L’on ne peut s’empêcher d’être triste et désolé
Face au spectacle de ces milliers de taxis jaunes
Pareils à de menaçants scarabées géants
Qui matin et soir tournicotent autour de l’île
Polluant l’atmosphère de leurs fumées toxiques
Klaxonnant à tout bout de champ sans aucune raison.
Et que dire des autobus et des camions déglingués
Qui peinent à se frayer un chemin dans les rues étroites
De ces engins aux noms si rébarbatifs
Ces dangereux tchak-tchaks et ces jakartas
Qui roulent toute la journée à tombeau ouvert
Et la nuit éblouissent les passants de leurs phares aveuglants ?
Pourquoi tant de mépris et tant d’ingratitude
Tant d’indécence et de vulgarité à l’égard de cette île
Qui devrait pourtant être protégée, chérie, adulée
En raison de ce qu’elle est et de ce qu’elle représente ?

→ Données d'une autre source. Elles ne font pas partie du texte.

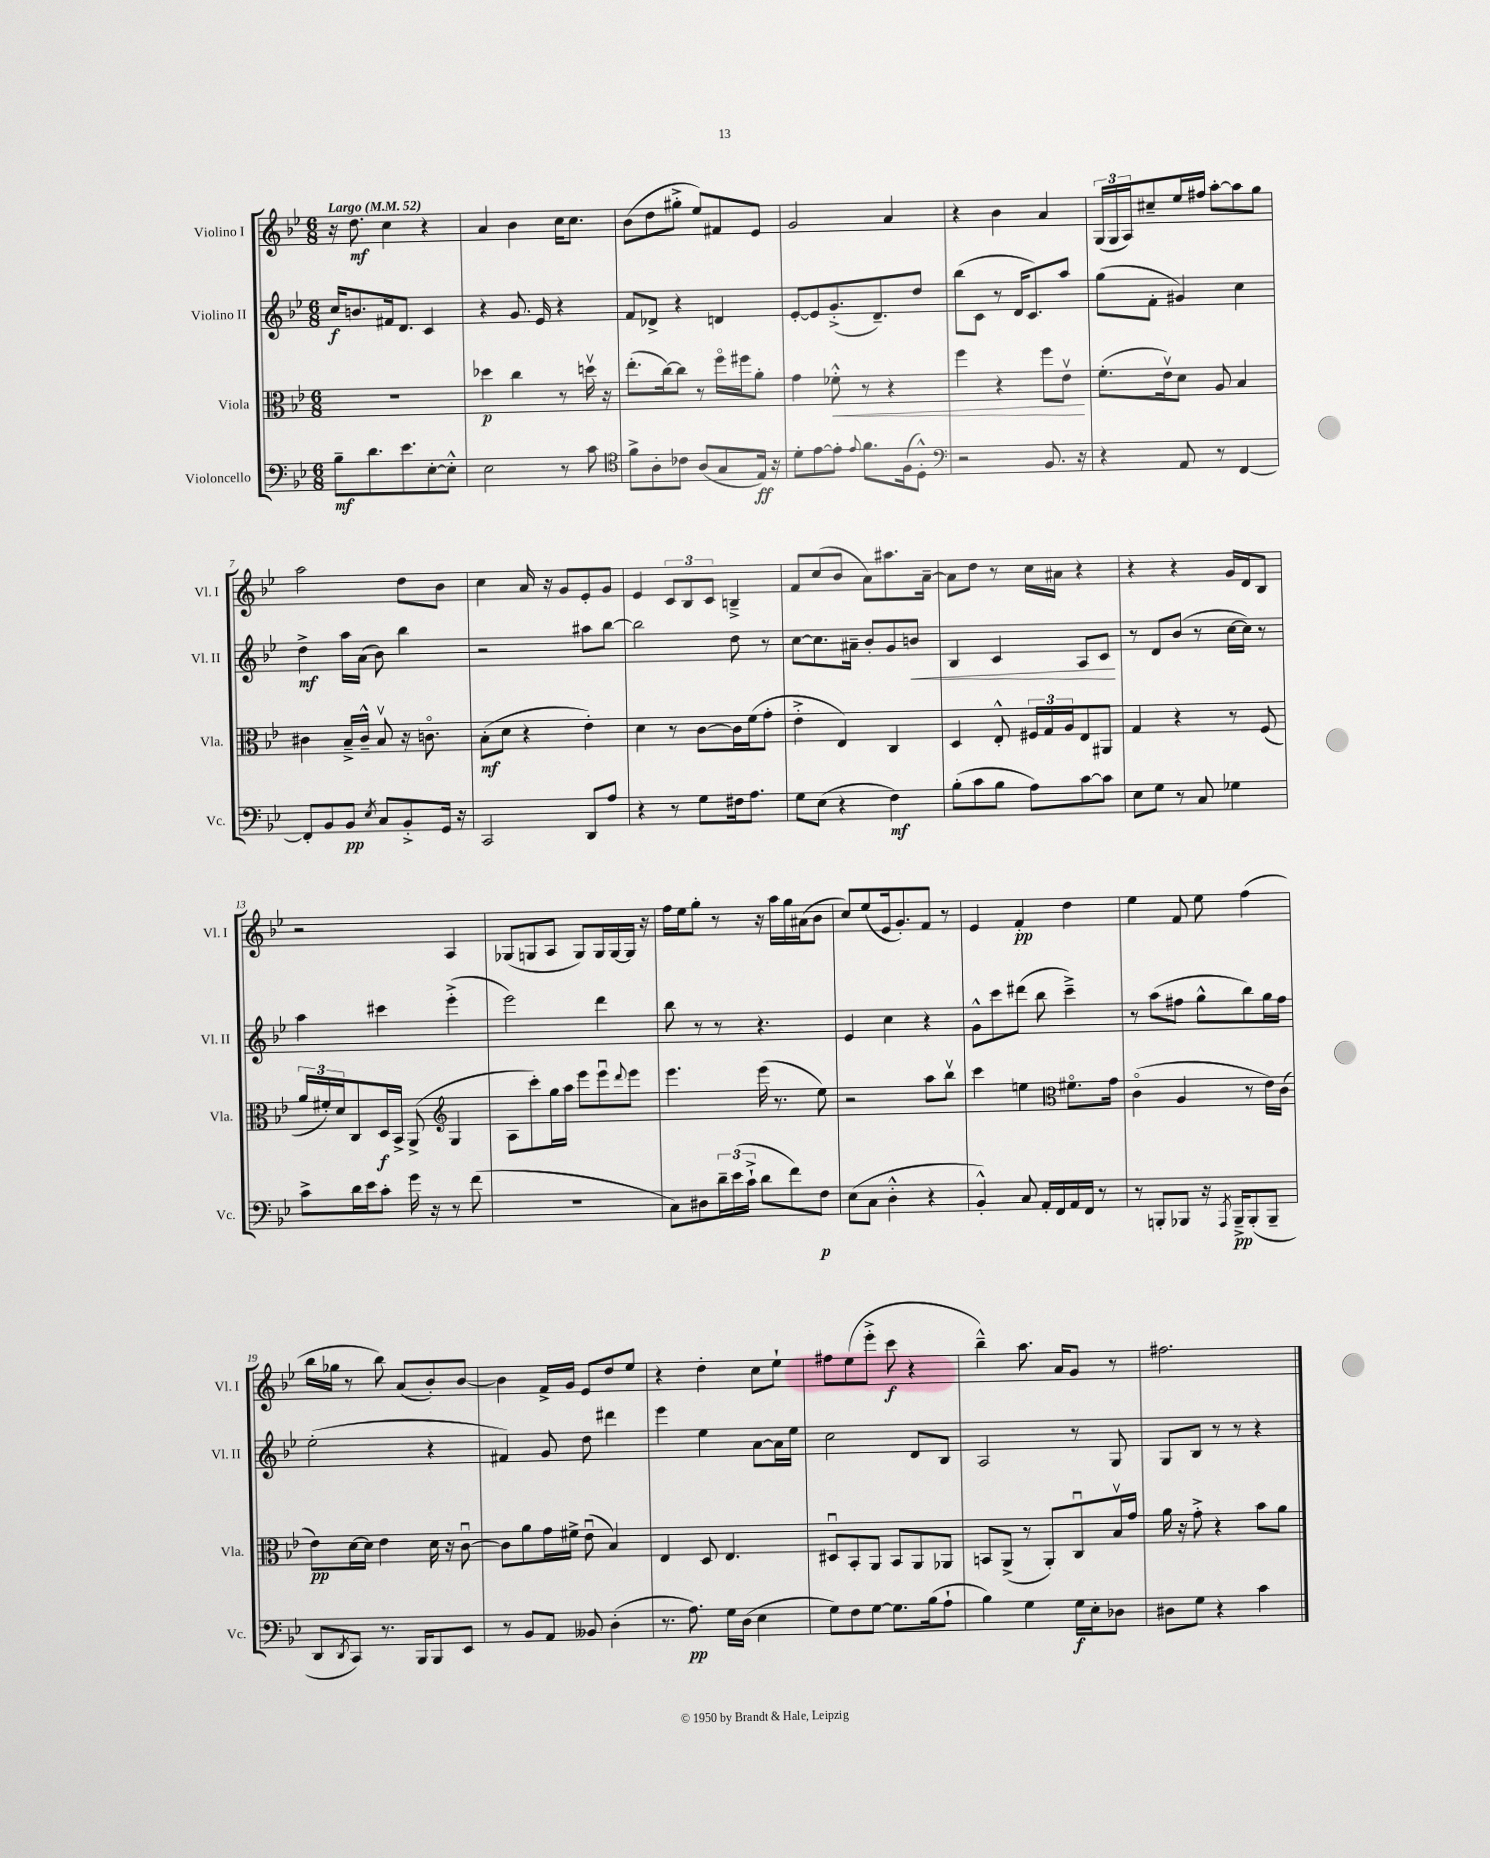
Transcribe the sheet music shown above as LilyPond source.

<<
\new StaffGroup <<
\new Staff = "s0" \with { instrumentName = "Violino I" shortInstrumentName = "Vl. I" } {
    \clef treble \key bes \major \numericTimeSignature \time 6/8 \tempo "Largo" 4 = 52
    r16 d''8.\mf c''4 r4 |
    a'4 bes'4 c''16 c''8. |
    bes'8( d''8 gis''8-.-> ees''8) fis'8 ees'8 |
    g'2 a'4 |
    r4 bes'4 a'4 |
    \tuplet 3/2 { g16( g16 a16) } cis''8-- ees''16 fis''16 a''8~-. a''8 g''8 |
    a''2 d''8 bes'8 |
    c''4 a'16 r16 g'8 ees'8-. g'8 |
    ees'4 \tuplet 3/2 { c'8 bes8 c'8 } b4---> |
    f'8 c''8( bes'8 a'8) ais''8. a'16~-- |
    a'8 d''8 r8 c''16 ais'16 r4 |
    r4 r4 g'16 d'16 bes8 |
    r2 a4 |
    ges8( g8 a8 g8) g16 g16~ g16 r16 |
    f''16 ees''16 g''8-. r8 r16 a''16 g''16 ais'16( bes'8 |
    c''8) ees''8( ees'16 g'8.-.) f'8 r8 |
    ees'4 f'4-.\pp d''4 |
    ees''4 f'8 ees''8 f''4( |
    bes''16 ges''16 r8 bes''8) a'8( bes'8-.) bes'8~ |
    bes'4 f'16-> g'16 ees'8 d''8 ees''8 |
    r4 d''4-. c''8 ees''8-! |
    fis''8 ees''8( ees'''8-.-> c'''8\f r4 |
    bes''4---^) a''8. a'16 g'8 r8 |
    fis''2. \bar "|." |
}
\new Staff = "s1" \with { instrumentName = "Violino II" shortInstrumentName = "Vl. II" } {
    \clef treble \key bes \major \numericTimeSignature \time 6/8
    c''16\f b'8. fis'16 d'8. c'4 |
    r4 g'8. ees'16 r4 |
    f'8 des'8-> r4 d'4 |
    ees'8~-. ees'8 g'8.-.->( d'8.--) d''8 |
    bes''8( c'8 r8 d'16 c'8.) a''8 |
    g''8( f'8-. gis'4) c''4 |
    d''4->\mf a''16 a'16( bes'8) bes''4 |
    r2 ais''8 bes''8~ |
    bes''2 d''8 r8 |
    c''8~ c''8. ais'16-- bes'8-. g'8 b'8\< |
    bes4 c'4 a8 c'8\! |
    r8 d'8 bes'8( r8 c''16~ c''16) r8 |
    a''4 cis'''4 ees'''4-.->( |
    ees'''2) d'''4 |
    bes''8 r8 r8 r4. |
    ees'4 c''4 r4 |
    g'8-^ c'''8 dis'''8( bes''8 c'''4--->) |
    r8 a''8( fis''8 g''8-^ bes''8) g''16 fis''16 |
    ees''2-.( r4 |
    fis'4) g'8 d''8 dis'''4 |
    ees'''4 ees''4 a'8~ a'16 ees''16 |
    c''2 d'8 bes8 |
    a2 r8 g8 |
    g8 bes8 r8 r8 r4 \bar "|." |
}
\new Staff = "s2" \with { instrumentName = "Viola" shortInstrumentName = "Vla." } {
    \clef alto \key bes \major \numericTimeSignature \time 6/8
    R2. |
    des''4\p c''4 r8 d''16\upbow r16 |
    ees''8.-.( c''16~) c''8 r8 f''16\flageolet fis''16 a'8-. |
    g'4 fes'8-.-^\< r8 r4 |
    f''4 r4 f''8 ees'8\upbow\! |
    f'8.-.( ees'16\upbow) d'8 a8 bes4 |
    cis'4 bes16---> cis'16---^ bes8\upbow r16 c'8.\flageolet |
    bes8-.\mf( d'8 r4 ees'4-.) |
    d'4 r8 c'8~ c'16 f'16( g'8-. |
    ees'4-.-> ees4) c4 |
    d4 ees8-.-^ \tuplet 3/2 { fis16 g16 a16 } ees8 ais,8 |
    g4 r4 r8 f8( |
    \tuplet 3/2 { a'16 fis'16-.) d'16 } c8 d16\f bes,16-> a,8->( \clef treble g4 |
    a8 c'''8-.) g''16 a''16 ees'''8 ees'''8\downbow \appoggiatura { d'''8 } ees'''8 |
    ees'''4. ees'''16( r8. ees''8) |
    r2 a''8 bes''8\upbow |
    c'''4 e''4 \clef alto fis'8.\flageolet g'16 |
    c'4\flageolet( a4 r8 ees'16) c'16( |
    ees'8\pp) d'16~ d'16 ees'4 d'16 r16 c'8~\downbow |
    c'8 a'8 g'16 fis'16-> ees'8\downbow( bes4) |
    ees4 d8 ees4. |
    dis8\downbow bes,8-. a,8 bes,8 a,8 aes,8 |
    b,8 a,8->( r8 a,8-.) c8\downbow bes16\upbow g'16 |
    a'16 r16 g'8-.-> r4 bes'8 a'8 \bar "|." |
}
\new Staff = "s3" \with { instrumentName = "Violoncello" shortInstrumentName = "Vc." } {
    \clef bass \key bes \major \numericTimeSignature \time 6/8
    bes8--\mf d'8. ees'8. ees8~-. ees8-.-^ |
    ees2 r8 c'8 |
    \clef tenor f'8-> a8-. ces'8 a8( g8 ees16\ff) r16 |
    d'8-. ees'8~ ees'8-. \appoggiatura { ees'8 } f'8. f16( d8-.-^) |
    \clef bass r2 bes,8. r16 |
    r4 a,8 r8 f,4~ |
    f,8-. bes,8 bes,8\pp \acciaccatura { ees8 } c8 bes,8-.-> g,16 r16 |
    c,2 d,8 a8 |
    r4 r8 g8 fis16 a8. |
    g8 ees8( r4 f4\mf) |
    bes8-.( c'8 bes8 a8) c'8~ c'8 |
    ees8 g8 r8 c8 ges4 |
    c'8-> d'16 ees'16 c'8-. g'16 r16 r8 f'8( |
    R2. |
    c8) dis8 \tuplet 3/2 { d'16-- ees'16( c'16-!-> } d'8 f'8) f8\p |
    ees8( c8 d4-.-^ r4 |
    bes,4-.-^) c8 a,16-. f,16 a,16 f,16 r8 |
    r8 b,,8-. bes,,8 r16 \acciaccatura { a,,8 } bes,,16--->\pp bes,,8-.( bes,,8-- |
    d,8 \acciaccatura { d,8 } c,8) r8. bes,,16 bes,,8 ees,8 |
    r8 bes,8 a,8 beses,8 d4-.( |
    r8. a8.\pp) g16 d16( ees4 |
    g8) f8 g8~ g8. bes16( a8-! |
    bes4) g4 g16\f ees16-. des8 |
    dis8 g8 r4 c'4 \bar "|." |
}
>>
>>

Pourquoi ces bâtiments abandonnés ces trottoirs défoncés
Où l’on vient se garer avec tant d’insolence et de morgue ?
Pourquoi cette place publique rasée ces arbres déracinés ?

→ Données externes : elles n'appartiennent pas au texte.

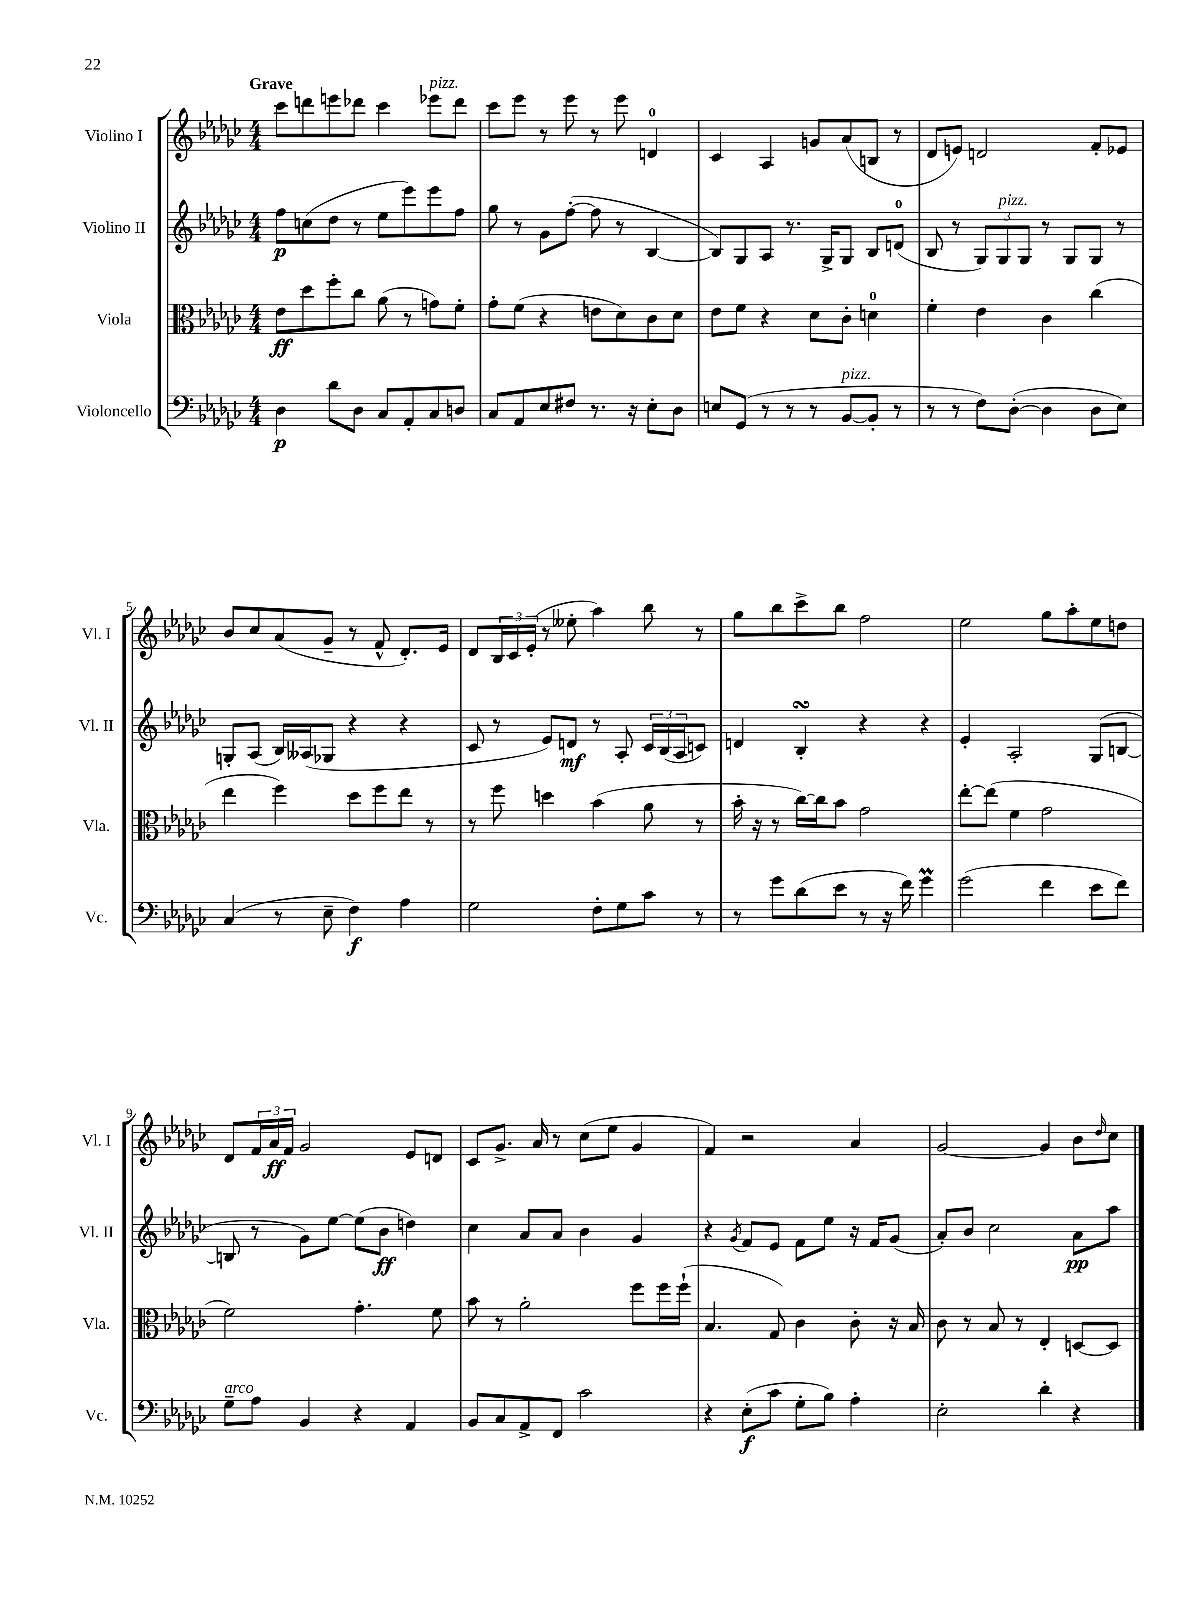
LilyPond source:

<<
\new StaffGroup <<
\new Staff = "s0" \with { instrumentName = "Violino I" shortInstrumentName = "Vl. I" } {
    \clef treble \key ges \major \numericTimeSignature \time 4/4 \tempo "Grave"
    ces'''8 d'''8 e'''8 des'''8 ces'''4 ees'''8^\markup { \italic "pizz." } des'''8 |
    ces'''8 ees'''8 r8 ees'''8 r8 ees'''8 d'4-0 |
    ces'4 aes4 g'8 aes'8( b8 r8 |
    des'8 e'8) d'2 f'8-. ees'8 |
    bes'8 ces''8 aes'8( ges'8-- r8 f'8-^ des'8.-.) ees'16 |
    des'8 \tuplet 3/2 { bes16 ces'16 ees'16-.( } r8 eeses''8-. aes''4) bes''8 r8 |
    ges''8 bes''8 ces'''8-> bes''8 f''2 |
    ees''2 ges''8 aes''8-. ees''8 d''8 |
    des'8 \tuplet 3/2 { f'16 aes'16\ff f'16 } ges'2 ees'8 d'8 |
    ces'8 ges'8.-> aes'16 r8 ces''8( ees''8 ges'4 |
    f'4) r2 aes'4 |
    ges'2~ ges'4 bes'8 \grace { des''16 } ces''8 \bar "|." |
}
\new Staff = "s1" \with { instrumentName = "Violino II" shortInstrumentName = "Vl. II" } {
    \clef treble \key ges \major \numericTimeSignature \time 4/4
    f''8\p c''8( des''8 r8 ees''8 ees'''8) ees'''8 f''8 |
    ges''8 r8 ges'8 f''8~-.( f''8 r8 bes4~ |
    bes8) ges8 aes8 r8. ges16-> ges8 bes8 d'8-0( |
    bes8 r8 \tuplet 3/2 { ges8) ges8^\markup { \italic "pizz." } ges8 } r8 ges8 ges8 r8 |
    g8-. aes8( bes16) aeses16( ges8 r4 r4 |
    ces'8 r8 ees'8) d'8\mf r8 aes8-. \tuplet 3/2 { ces'16 bes16( aes16 } c'8) |
    d'4 bes4-.\turn r4 r4 |
    ees'4-. aes2-. ges8( b8~ |
    b8 r8 ges'8) ees''8~ ees''8( bes'8\ff d''4) |
    ces''4 aes'8 aes'8 bes'4 ges'4 |
    r4 \acciaccatura { ges'8 } f'8 ees'8 f'8 ees''8 r16 f'16 ges'8( |
    aes'8-.) bes'8 ces''2 aes'8\pp aes''8 \bar "|." |
}
\new Staff = "s2" \with { instrumentName = "Viola" shortInstrumentName = "Vla." } {
    \clef alto \key ges \major \numericTimeSignature \time 4/4
    ees'8\ff des''8 f''8-. ces''8 aes'8( r8 g'8) f'8-. |
    ges'8-. f'8( r4 e'8 des'8) ces'8 des'8 |
    ees'8 f'8 r4 des'8 ces'8-. d'4-0 |
    f'4-. ees'4 ces'4 ces''4( |
    ees''4 f''4) des''8 f''8 ees''8 r8 |
    r8 f''8 d''4 bes'4( aes'8 r8 |
    bes'16-. r16 r8 ces''16~) ces''16 bes'8 ges'2 |
    ees''8~-. ees''8( f'4 ges'2 |
    f'2) ges'4.-. f'8 |
    bes'8 r8 aes'2-. f''8 f''16 f''16-!( |
    bes4. ges8) ces'4 ces'8-. r16 bes16 |
    ces'8 r8 bes8 r8 ees4-. d8~ d8 \bar "|." |
}
\new Staff = "s3" \with { instrumentName = "Violoncello" shortInstrumentName = "Vc." } {
    \clef bass \key ges \major \numericTimeSignature \time 4/4
    des4\p des'8 des8 ces8 aes,8-. ces8 d8 |
    ces8 aes,8 ees8 fis8 r8. r16 ees8-. des8 |
    e8 ges,8( r8 r8 r8 bes,8~^\markup { \italic "pizz." } bes,8-. r8 |
    r8 r8 f8) des8~-.( des4 des8 ees8) |
    ces4( r8 ees8-- f4\f) aes4 |
    ges2 f8-. ges8 ces'8 r8 |
    r8 ges'8 des'8( ees'8 r8 r16 f'16) ges'4\prall |
    ges'2( f'4 ees'8 f'8) |
    ges8--^\markup { \italic "arco" } aes8 bes,4 r4 aes,4 |
    bes,8 ces8 aes,8-> f,8 ces'2 |
    r4 ees8-.\f( ces'8 ges8-. bes8) aes4-. |
    ees2-. des'4-. r4 \bar "|." |
}
>>
>>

Pourquoi toutes ces ordures jetées dans ce beau fleuve
Qui après avoir enlacé l’île de ses bras langoureux
Va se jeter dans l’océan qui l’attend ?
Pourquoi veut-on souiller l’âme de cette île bénie ?
Ô Seigneur, Dieu Suprême écoutez notre prière
Nous qui souffrons de la voir bafouée, martyrisée
Piétinée, dénaturée, saccagée, émasculée !
Sauvez l’île de Ndar du désordre et de l’anarchie
Préservez-la du chaos et de l’anomie
Faites qu’elle redevienne ce qu’elle était jadis :
Une terre d’hospitalité et de convivialité
Une cité d’amour et de générosité
Un havre de paix où régnait une saine tranquilité.
Seigneur chassez loin de Ndar le malheur et la chienlit
Éloignez d’elle la tristesse et la désolation
Afin qu’elle retrouve le sourire et la joie de vivre
Qu’elle soit auréolée de lumière et de grâce
Qu’elle s’illumine à nouveau de beauté printanière
Et qu’elle brille de mille feux comme un bijou précieux.
Poètes qui aimez l’île de Ndar et qui la chérissez
Affûtez vos plumes et ciselez vos mots
Faites de la poésie votre mur des lamentations
Qu’à travers vos vers l’île se pare de lumière
Et qu’elle reste immortelle pour les siècles des siècles !
Louis CAMARA Écrivain et poète Lauréat du prix du Chef de l’État pour les lettres.
P. S : Ce poème n’est peut-être qu’une utopie mais même si l’île de Ndar venait à disparaître (ce qu’évidemment je ne souhaite pas !), il restera comme unhommage à sa splendeur car la poésie seule a le pouvoir de résister à la barbarie. Tant que l’île de Ndar ne sera pas réhabilitée, son patrimoine matériel et immatériel revivifié, ni le tourisme ni la culture, ces secteurs clés de l’économielocale ne se développeront jamais. Et Saint-Louis poursuivra sa lente agonie, sa tragique descente aux enfers.